Protesters, film crews, ecologists, lawyers; and landowners working together. The anti logging campaign succeeded to halt logging and a precedent was set for legally stopping logging in old growth forests.
There is still a group of environmentalists who keep lobbying to protect the remnants of the Big Scrub;The Big scrub Landcare group
It has been logged, cleared, filled with weeds and developed, this information is from The Big scrub Landcare group:
The Big Scrub has been identified as a biodiversity hot spot yet is still under threat because part of it is zoned as State Conservation Area (SCA) where logging and mining are allowed.

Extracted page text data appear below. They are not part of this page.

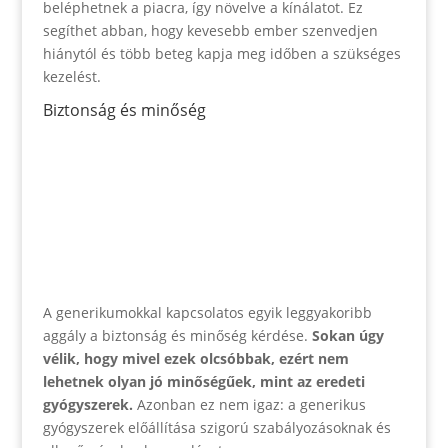
beléphetnek a piacra, így növelve a kínálatot. Ez
segíthet abban, hogy kevesebb ember szenvedjen
hiánytól és több beteg kapja meg időben a szükséges
kezelést.
Biztonság és minőség
A generikumokkal kapcsolatos egyik leggyakoribb
aggály a biztonság és minőség kérdése.
Sokan úgy
vélik, hogy mivel ezek olcsóbbak, ezért nem
lehetnek olyan jó minőségűek, mint az eredeti
gyógyszerek.
Azonban ez nem igaz: a generikus
gyógyszerek előállítása szigorú szabályozásoknak és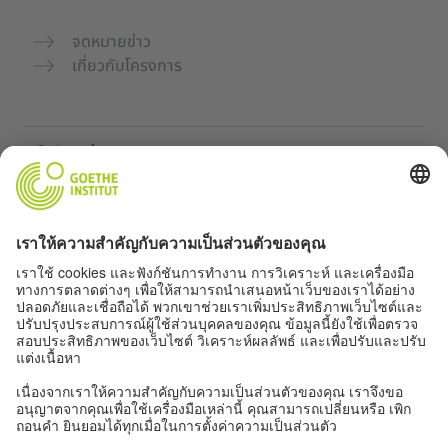
จดหมายข่าว
เกี่ยวกับโครงการ
เว็บไซต์เพิ่มเติม
คอมมูนิตี้ „Deutsch für dich“
ฝึกภาษาเยอรมันฟรี
หลักสูตรภาษาเยอรมันของ Goethe-Institut
พอร์ทัลสำหรับครู “Deutschstunde”
ความเป็นส่วนตัวและการเข้าถึง
การตั้งค่าความเป็นส่วนตัว
การเข้าถึง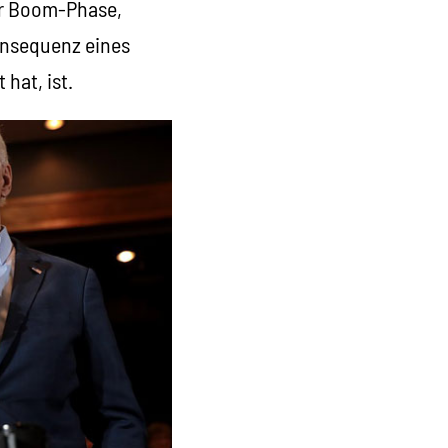
er Boom-Phase,
Konsequenz eines
hat, ist.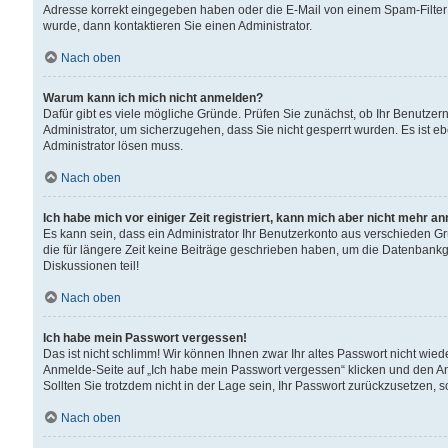
Adresse korrekt eingegeben haben oder die E-Mail von einem Spam-Filter b
wurde, dann kontaktieren Sie einen Administrator.
Nach oben
Warum kann ich mich nicht anmelden?
Dafür gibt es viele mögliche Gründe. Prüfen Sie zunächst, ob Ihr Benutzern
Administrator, um sicherzugehen, dass Sie nicht gesperrt wurden. Es ist eb
Administrator lösen muss.
Nach oben
Ich habe mich vor einiger Zeit registriert, kann mich aber nicht mehr a
Es kann sein, dass ein Administrator Ihr Benutzerkonto aus verschieden G
die für längere Zeit keine Beiträge geschrieben haben, um die Datenbankg
Diskussionen teil!
Nach oben
Ich habe mein Passwort vergessen!
Das ist nicht schlimm! Wir können Ihnen zwar Ihr altes Passwort nicht wie
Anmelde-Seite auf „Ich habe mein Passwort vergessen“ klicken und den An
Sollten Sie trotzdem nicht in der Lage sein, Ihr Passwort zurückzusetzen, 
Nach oben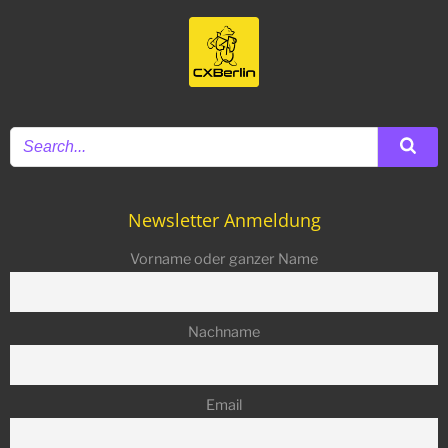
Newsletter Anmeldung
Vorname oder ganzer Name
Nachname
Email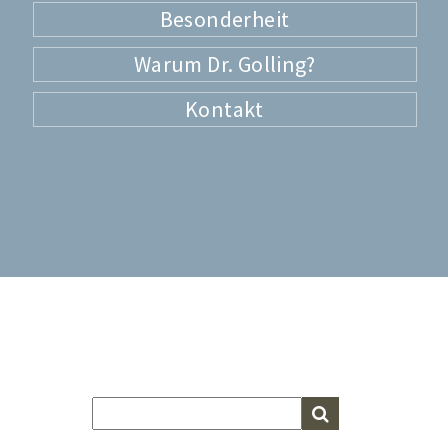
Besonderheit
Warum Dr. Golling?
Kontakt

The Big Scrub extended from the coastal plain inland from near Ballina to Lismore in the east and to the edge of Meerschaum Vale in the south to the Nightcap, Goonengerry and Byron Bay in the north. After broad scale land clearing by cedar getters and settlers which began in the 1840’s, only about 300 hectares exists as tiny remnants today. That’s less than 1% of the original forested area.
A group of concerned activists formed The Big Scrub Rainforest Landcare Group in 1992 in response to the fragile nature of the remaining Big Scrub remnants and the very high conservation value of local, national and international significance. BSL was incorporated in 1995 and received it first project grant. The group evolved and grew rapidly and now is the largest and most active landcare group in the region with over 300 members.
The volunteers at the Big Scrub Landcare group facilitate, promote and participate in the restoration of the Big Scrub which involves:
Revegetation of cleared rainforest lands
Restoring the effective functioning of ecological processes within the Big Scrub ecosystem
Maintaining biodiversity including threatened species population and habitats
Enhancing Big Scrub awareness among politicians, relevant government agencies and their people, local government, landholders and the community generally”
Enhancing Big Scrub awareness among politicians, relevant government agencies and their people, local government, landholders and the community generally
Generating landholder enthusiasm, skills and commitment by providing information, education materials and demonstrations
Assisting, networking with and taking roles in government and community organisations with key roles in natural resource management.
Conducting events and activities, creating and distributing publications for education/ information/ publicity: Obtaining funding for on-ground projects and other activities.
Running effective on-ground restoration projects;
Maintaining the highest technical and professional standards, using best science.
Rehabilitation of remnants mitigating threats.
Logging in critically endangered ecological communities still goes on today. The Terania Creek forest protest in Australia in 1979 was an historic event, it brought rainforest preservation into public consciousness and led to the formation of the Nightcap National Park.